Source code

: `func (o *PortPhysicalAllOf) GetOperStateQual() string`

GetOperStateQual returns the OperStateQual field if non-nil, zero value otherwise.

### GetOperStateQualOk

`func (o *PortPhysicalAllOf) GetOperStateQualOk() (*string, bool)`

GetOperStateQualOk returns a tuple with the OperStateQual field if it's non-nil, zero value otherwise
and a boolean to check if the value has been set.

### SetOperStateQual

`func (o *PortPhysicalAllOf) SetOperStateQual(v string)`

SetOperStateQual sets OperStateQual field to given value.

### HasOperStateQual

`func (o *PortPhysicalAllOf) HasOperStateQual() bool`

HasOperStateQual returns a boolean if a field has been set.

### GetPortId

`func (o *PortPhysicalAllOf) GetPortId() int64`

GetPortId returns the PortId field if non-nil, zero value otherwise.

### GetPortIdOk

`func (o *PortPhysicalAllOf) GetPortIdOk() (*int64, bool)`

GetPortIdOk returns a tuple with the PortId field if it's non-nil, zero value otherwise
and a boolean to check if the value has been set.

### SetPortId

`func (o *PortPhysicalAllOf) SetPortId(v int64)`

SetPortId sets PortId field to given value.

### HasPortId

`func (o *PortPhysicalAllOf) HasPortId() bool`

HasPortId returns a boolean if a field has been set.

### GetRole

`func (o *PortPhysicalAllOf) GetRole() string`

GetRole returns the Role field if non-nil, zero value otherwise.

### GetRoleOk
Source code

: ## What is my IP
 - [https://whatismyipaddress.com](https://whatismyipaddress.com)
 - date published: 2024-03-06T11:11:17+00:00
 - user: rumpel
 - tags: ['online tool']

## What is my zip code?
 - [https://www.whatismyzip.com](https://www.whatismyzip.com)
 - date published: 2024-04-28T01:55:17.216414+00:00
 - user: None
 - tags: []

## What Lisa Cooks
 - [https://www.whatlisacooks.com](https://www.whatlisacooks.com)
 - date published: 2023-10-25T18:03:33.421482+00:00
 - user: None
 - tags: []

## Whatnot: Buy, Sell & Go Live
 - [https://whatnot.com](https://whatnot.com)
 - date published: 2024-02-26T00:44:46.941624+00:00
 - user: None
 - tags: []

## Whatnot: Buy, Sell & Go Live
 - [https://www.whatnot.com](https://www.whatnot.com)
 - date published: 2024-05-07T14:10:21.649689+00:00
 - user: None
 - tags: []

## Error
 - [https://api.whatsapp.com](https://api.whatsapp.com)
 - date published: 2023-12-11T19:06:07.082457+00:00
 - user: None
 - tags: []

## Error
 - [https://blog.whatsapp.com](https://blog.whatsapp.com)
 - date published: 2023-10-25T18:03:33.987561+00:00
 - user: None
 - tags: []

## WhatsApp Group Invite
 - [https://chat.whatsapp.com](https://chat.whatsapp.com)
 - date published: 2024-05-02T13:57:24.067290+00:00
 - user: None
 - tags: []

****************************************

The lines to retype, exactly and only, run from the first line of the material through the line with "GetRole returns the".

Source code

: `func (o *PortPhysicalAllOf) GetOperStateQual() string`

GetOperStateQual returns the OperStateQual field if non-nil, zero value otherwise.

### GetOperStateQualOk

`func (o *PortPhysicalAllOf) GetOperStateQualOk() (*string, bool)`

GetOperStateQualOk returns a tuple with the OperStateQual field if it's non-nil, zero value otherwise
and a boolean to check if the value has been set.

### SetOperStateQual

`func (o *PortPhysicalAllOf) SetOperStateQual(v string)`

SetOperStateQual sets OperStateQual field to given value.

### HasOperStateQual

`func (o *PortPhysicalAllOf) HasOperStateQual() bool`

HasOperStateQual returns a boolean if a field has been set.

### GetPortId

`func (o *PortPhysicalAllOf) GetPortId() int64`

GetPortId returns the PortId field if non-nil, zero value otherwise.

### GetPortIdOk

`func (o *PortPhysicalAllOf) GetPortIdOk() (*int64, bool)`

GetPortIdOk returns a tuple with the PortId field if it's non-nil, zero value otherwise
and a boolean to check if the value has been set.

### SetPortId

`func (o *PortPhysicalAllOf) SetPortId(v int64)`

SetPortId sets PortId field to given value.

### HasPortId

`func (o *PortPhysicalAllOf) HasPortId() bool`

HasPortId returns a boolean if a field has been set.

### GetRole

`func (o *PortPhysicalAllOf) GetRole() string`

GetRole returns the Role field if non-nil, zero value otherwise.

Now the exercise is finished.